* [JOB ITEM]: Search the records for the string "mirror" and copy every line in which it appears.

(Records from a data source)
========================================================================

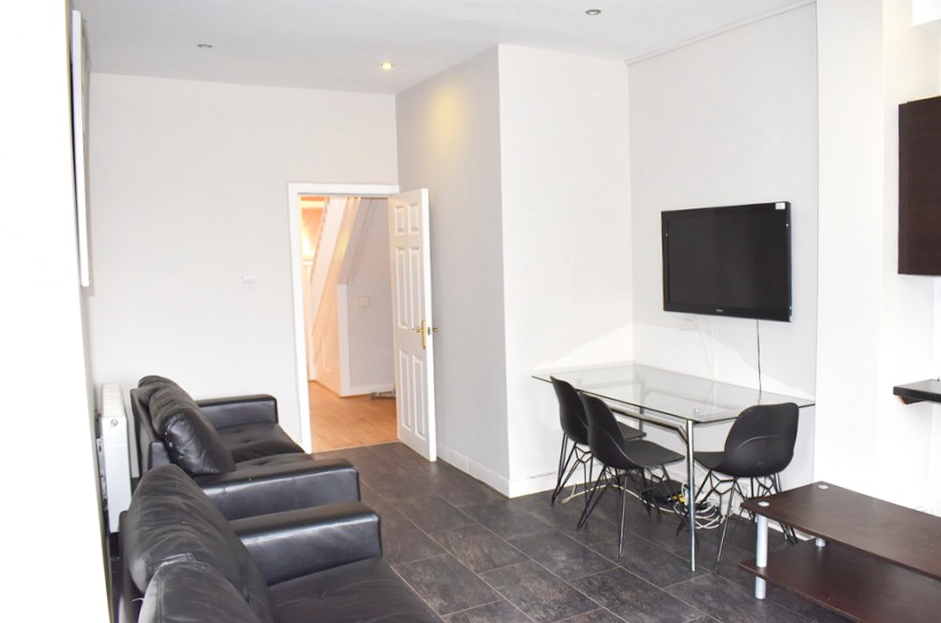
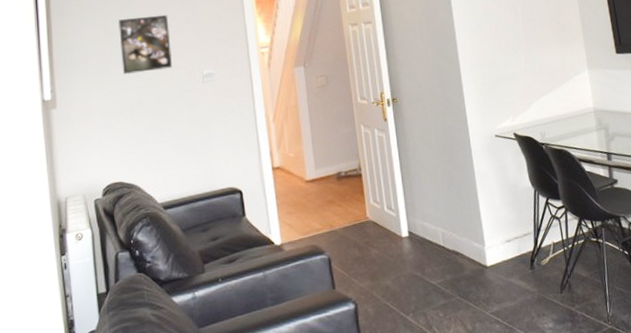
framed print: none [159,213,214,271] -> present [118,14,173,75]

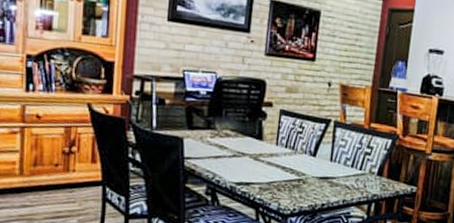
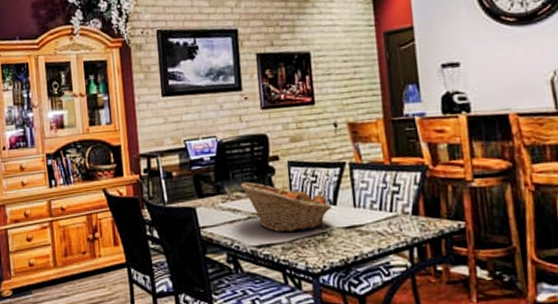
fruit basket: none [231,122,311,176] -> present [240,182,332,233]

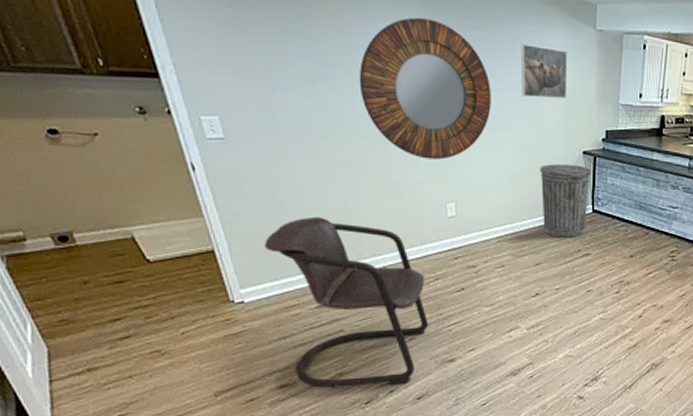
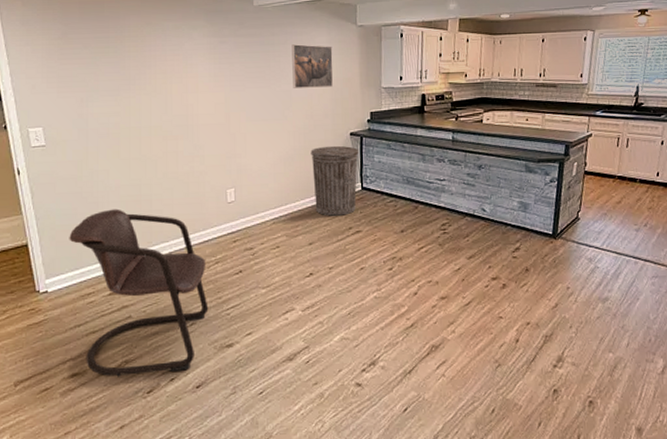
home mirror: present [359,17,491,160] -> none [155,32,266,151]

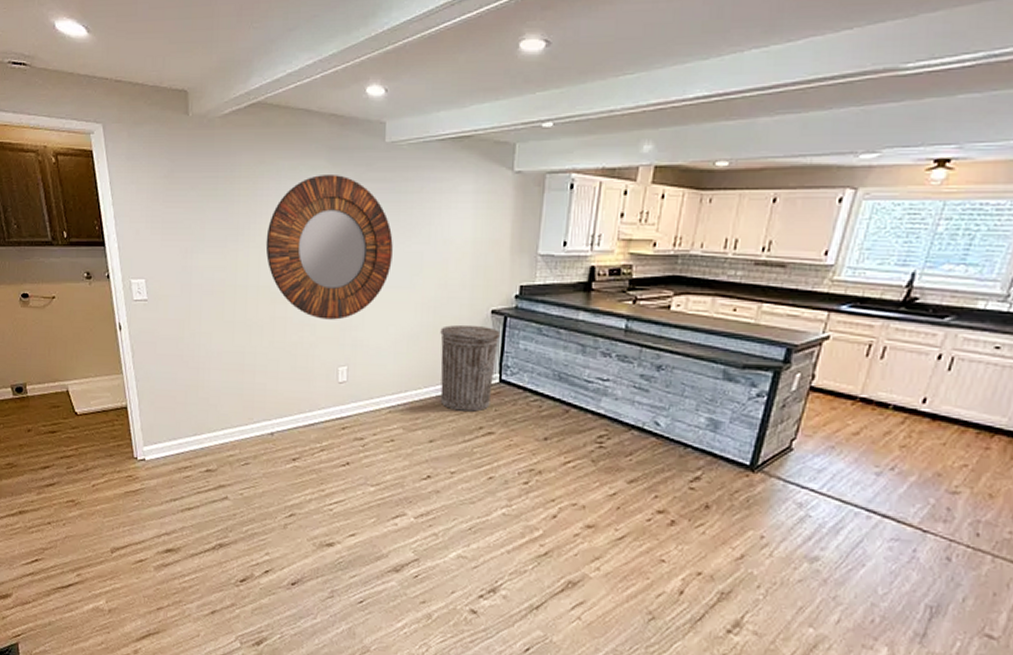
chair: present [69,208,209,377] -> none [168,377,311,565]
home mirror: none [155,32,266,151] -> present [265,175,393,320]
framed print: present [292,44,333,88] -> none [425,194,479,250]

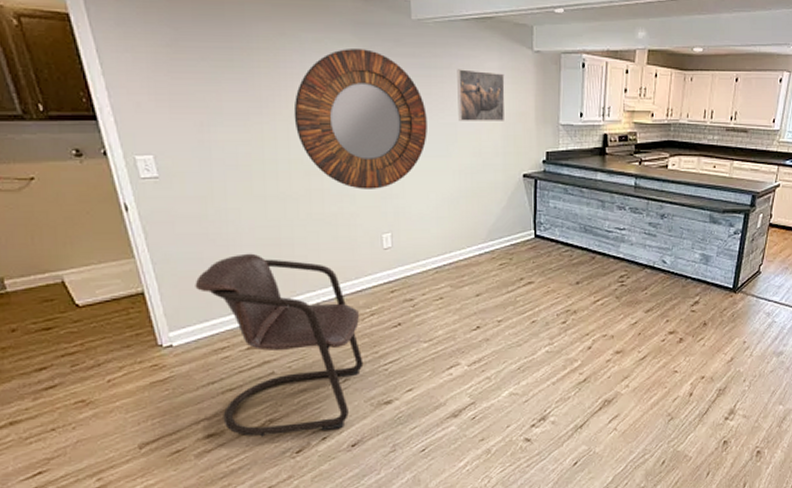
chair: none [168,377,311,565] -> present [195,253,364,437]
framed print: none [425,194,479,250] -> present [457,69,505,121]
trash can: present [440,324,500,412] -> none [478,188,532,266]

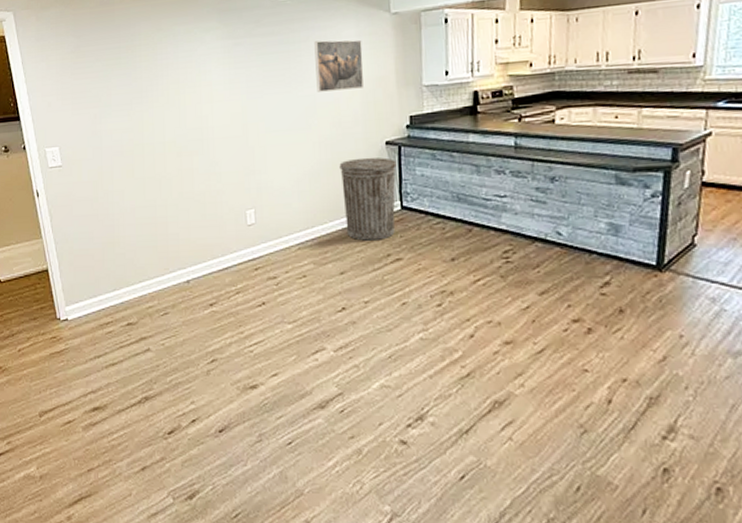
chair: present [195,253,364,437] -> none [86,232,230,414]
home mirror: present [293,49,427,189] -> none [168,33,287,167]
trash can: none [478,188,532,266] -> present [339,157,397,241]

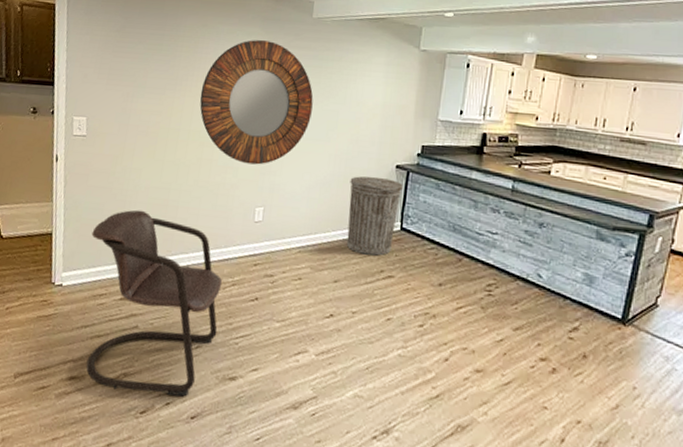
chair: none [86,232,230,414] -> present [85,209,223,397]
home mirror: none [168,33,287,167] -> present [199,40,314,165]
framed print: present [314,39,364,92] -> none [341,62,390,113]

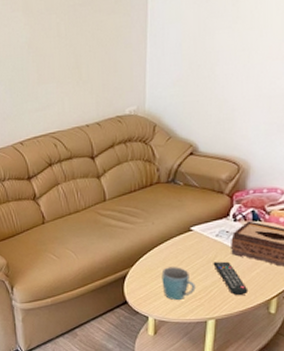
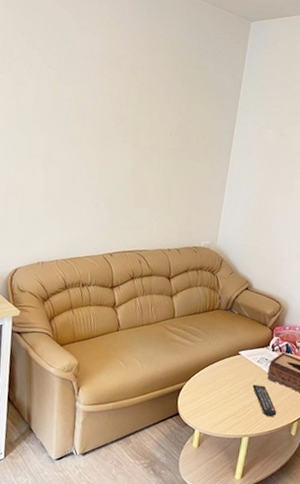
mug: present [161,267,196,301] -> none [210,385,237,417]

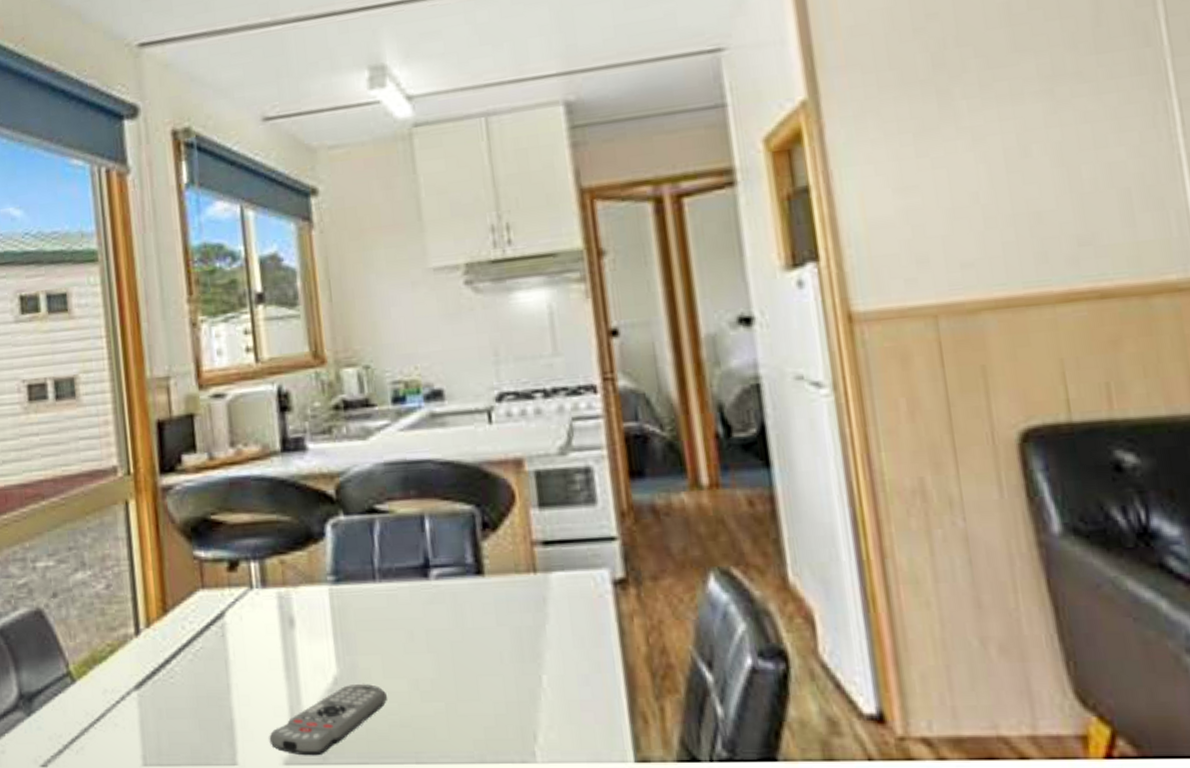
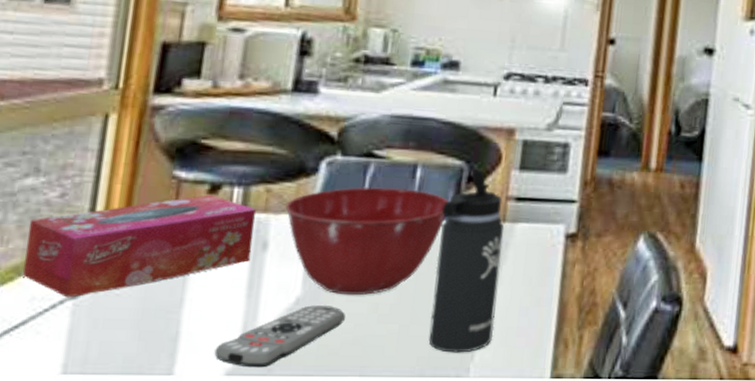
tissue box: none [87,572,282,689] -> present [23,194,257,298]
mixing bowl: none [301,544,468,672] -> present [285,187,448,296]
thermos bottle: none [462,511,555,734] -> present [428,168,505,353]

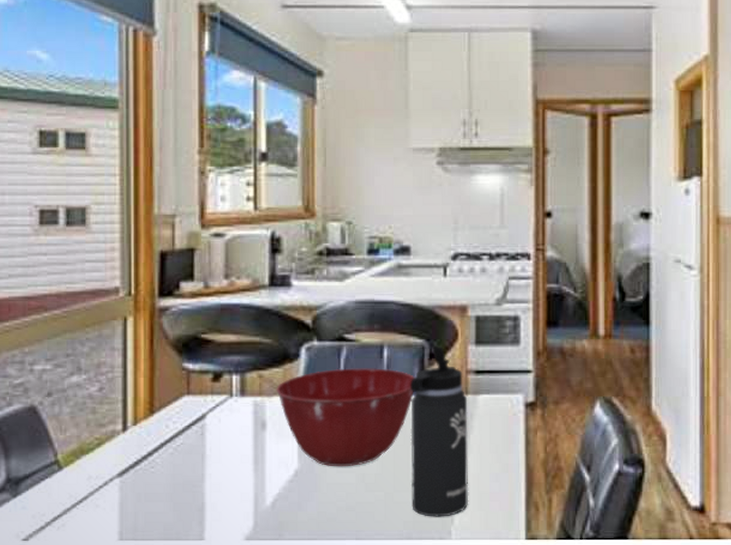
tissue box: present [23,194,257,298] -> none [79,383,253,476]
remote control: present [214,305,345,368] -> none [234,477,337,533]

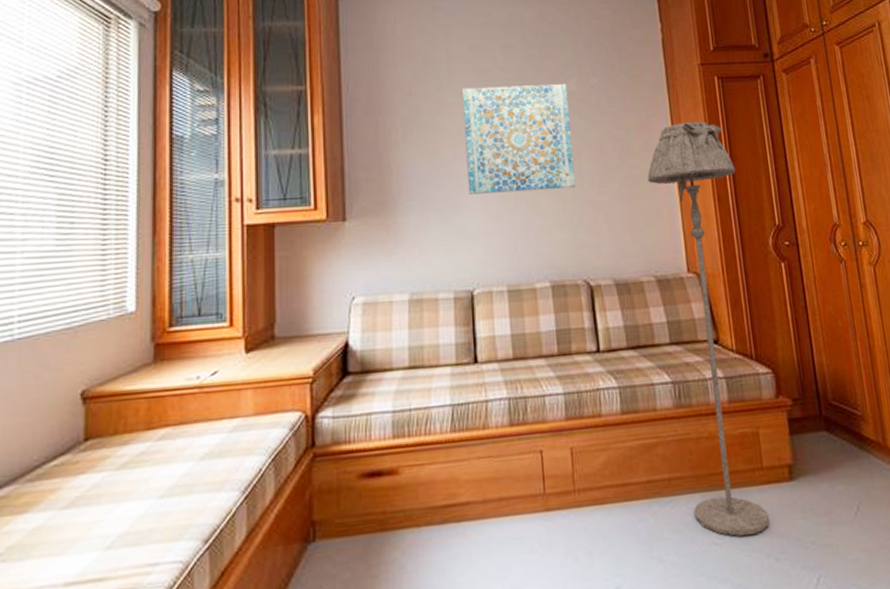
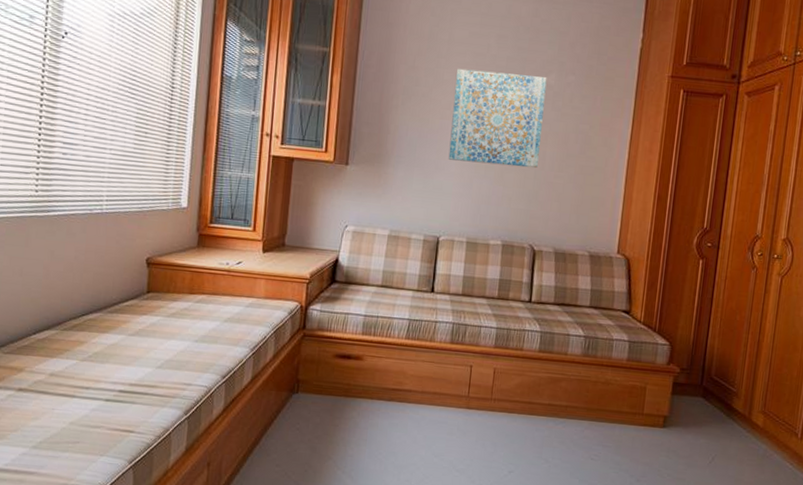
floor lamp: present [647,121,769,537] -> none [580,126,680,459]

========================================================================

* [RESULT BELOW]:
home mirror: present [359,17,491,160] -> none [155,32,266,151]
home mirror: none [155,32,266,151] -> present [265,175,393,320]
home mirror: present [293,49,427,189] -> none [168,33,287,167]
home mirror: none [168,33,287,167] -> present [199,40,314,165]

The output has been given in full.